Consequences of DNA damage and repair on genomic mutation signatures

Figure 1: Mutations result due to DNA damage and ensuing DNA repair processes. We are developing experimental approaches to identify specific mutational outcomes, known as mutation signatures, that occur within the human genome.

The compilation of somatic mutations is the outcome of one or more mutational processes that have been operative due to DNA damage and repair processes. The resulting mutational signature is determined by the intensity and duration of exposure to each mutational process. We seek to systematically map the contribution of various DNA damage and repair processes to the generation of mutation signatures hence deciphering the contribution of genetic and environmental sources to genome stability (Figure 1).

Synthetic lethal and viable interactions

Figure 2: 1. DNA damage is preferentially repaired by Pathway 1 and 2. mutations in Gene B within this pathway lead to defects in DNA repair. 3. Mutation of Gene A, that is a suppressor of alternative Pathway 2, allows for resumption of DNA repair. 4. Inhibition of Gene A is an alternative approach to allow for the alternative Pathway 2 to be utilized.

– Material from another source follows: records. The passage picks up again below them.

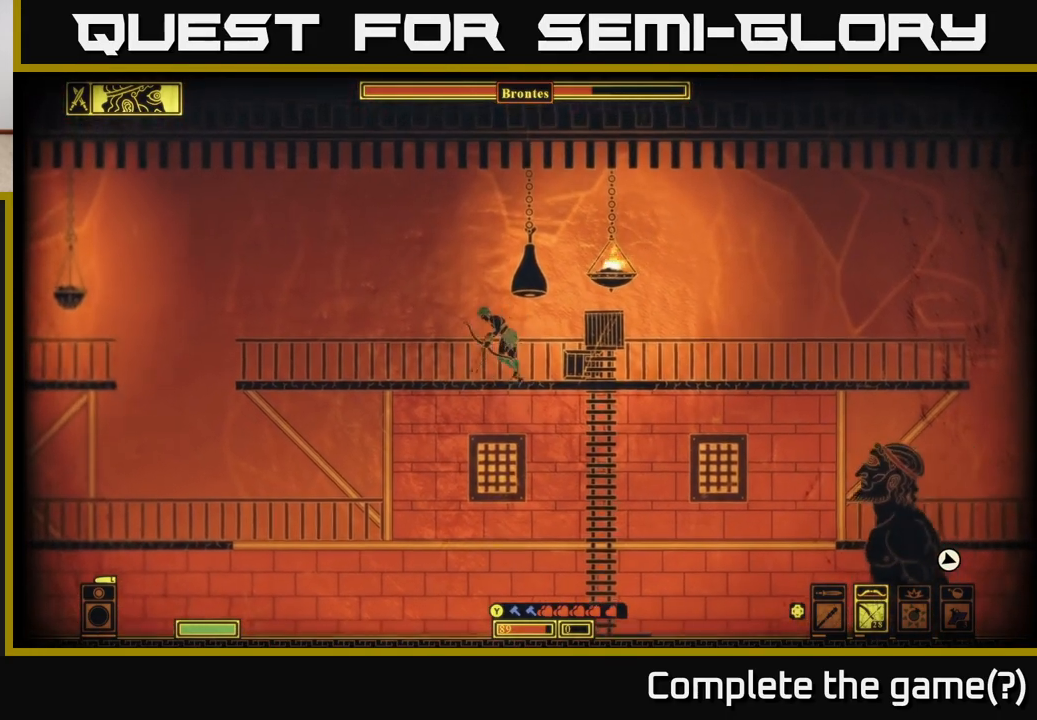
{"buttons": [], "left_stick": "left", "right_stick": "right", "events": [[367, "right_stick", "right"]]}
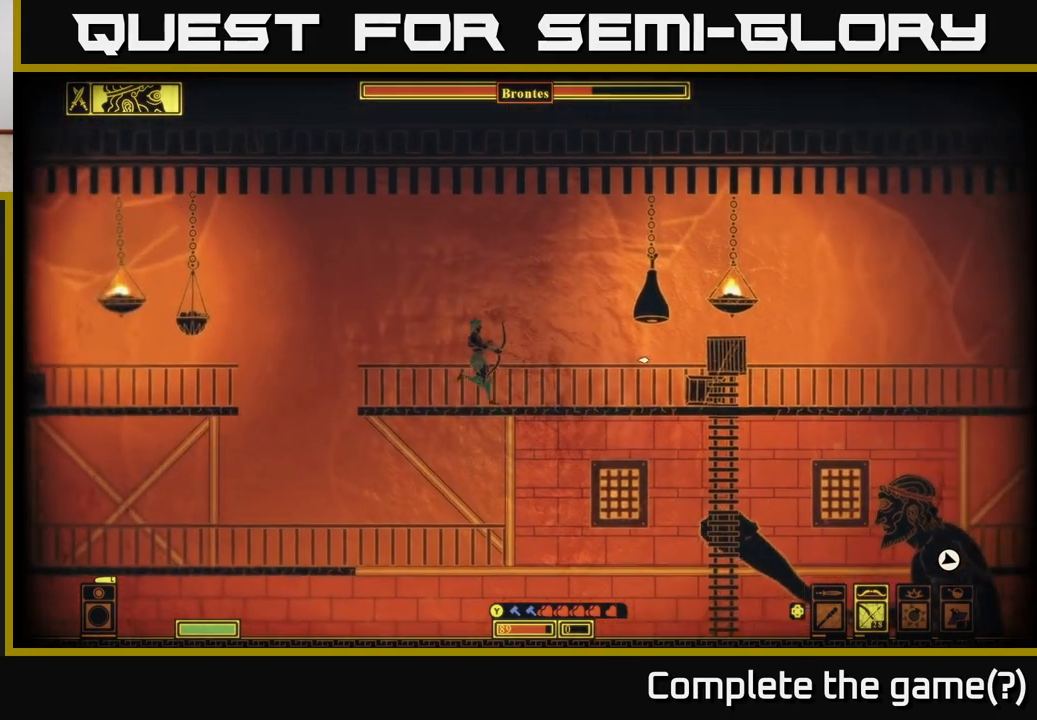
{"buttons": [], "left_stick": "center", "right_stick": "right", "events": [[33, "left_stick", "center"]]}
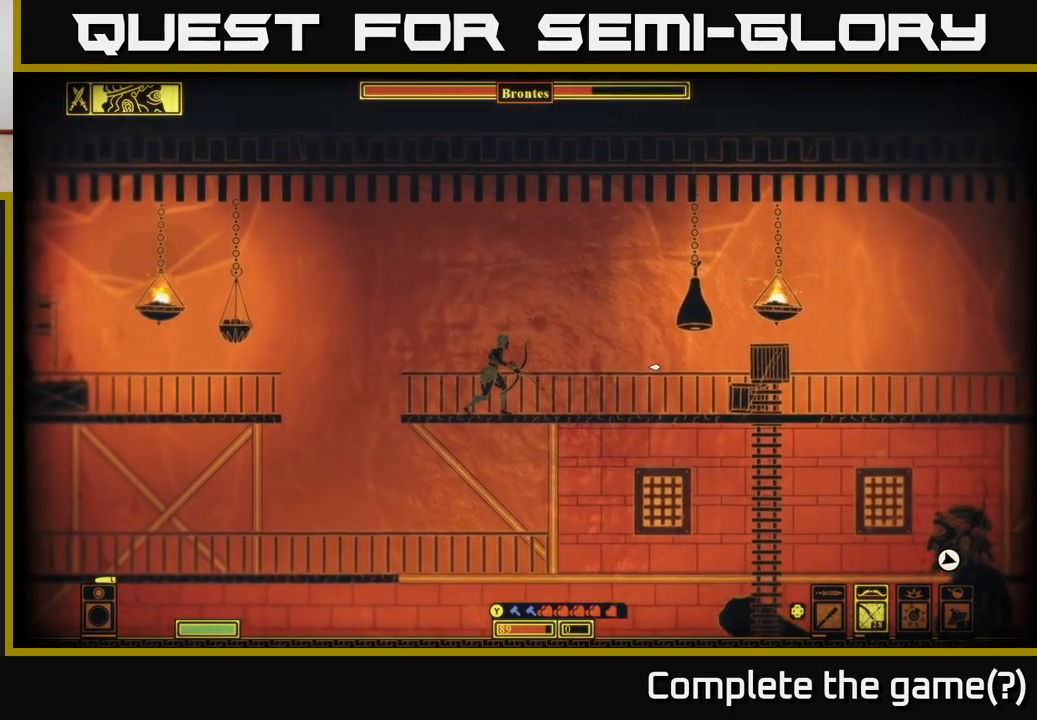
{"buttons": ["DPAD_LEFT"], "left_stick": "center", "right_stick": "right", "events": [[450, "DPAD_LEFT", "down"]]}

Complex interactions between different genes have been a focus of genetic research on model organisms for decades. The concepts of synthetic lethality and synthetic viability have been extensively explored because defects in a specific cellular pathway may (de)sensitize cells for the loss of another. Using genome-scale approaches, including CRISPR screens, we aim to identify new therapeutic targets, at scale, to ameliorate pathologies. Our hypothesis is that through the exploration of genetic, proteomic and chemical space will identify novel regulatory pathways for DNA repair (Figure 2). 

Repair of CRISPR-Cas9 generated DNA breaks

Figure 3: DNA breaks generated by Cas9 are repaired in an error-free manner via homology-directed repair or in an error-prone manner via either classical non-homologous end-joining or microhomology-mediated end-joining.

Repair of DNA double-strand breaks is thought to occur mainly via two major pathways: error-prone non-homologous and joining (NHEJ) and error-free homologous recombination (HR).

An enzyme that generates DNA double strand breaks, and is extensively used to promote gene editing, is Cas9. While large efforts have gone into the utilization of CRISPR-Cas9 for gene editing purposes, comparatively little advancement has been made with regard to the cellular mechanisms by which DNA lesions generated by Cas9 are dealt with.

We are interested in understanding the contribution of DNA repair pathways to the resolution of DNA double-strand breaks generated by different versions of Cas9 (Figure 3).